Rewrite the lines from the rows below, changing every occurrence of "RJ" to "Rio de Janeiro" and leaving everything else as it is. Omit the pictures from the output.

------------------------------------------------------------------------

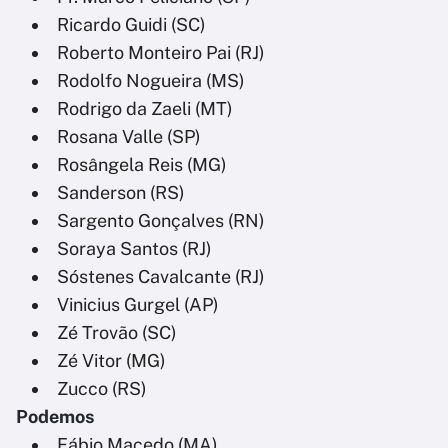
Ricardo Guidi (SC)
Roberto Monteiro Pai (RJ)
Rodolfo Nogueira (MS)
Rodrigo da Zaeli (MT)
Rosana Valle (SP)
Rosângela Reis (MG)
Sanderson (RS)
Sargento Gonçalves (RN)
Soraya Santos (RJ)
Sóstenes Cavalcante (RJ)
Vinicius Gurgel (AP)
Zé Trovão (SC)
Zé Vitor (MG)
Zucco (RS)
Podemos
Fábio Macedo (MA)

------------------------------------------------------------------------

Response to this task →
Ricardo Guidi (SC)
Roberto Monteiro Pai (Rio de Janeiro)
Rodolfo Nogueira (MS)
Rodrigo da Zaeli (MT)
Rosana Valle (SP)
Rosângela Reis (MG)
Sanderson (RS)
Sargento Gonçalves (RN)
Soraya Santos (Rio de Janeiro)
Sóstenes Cavalcante (Rio de Janeiro)
Vinicius Gurgel (AP)
Zé Trovão (SC)
Zé Vitor (MG)
Zucco (RS)
Podemos
Fábio Macedo (MA)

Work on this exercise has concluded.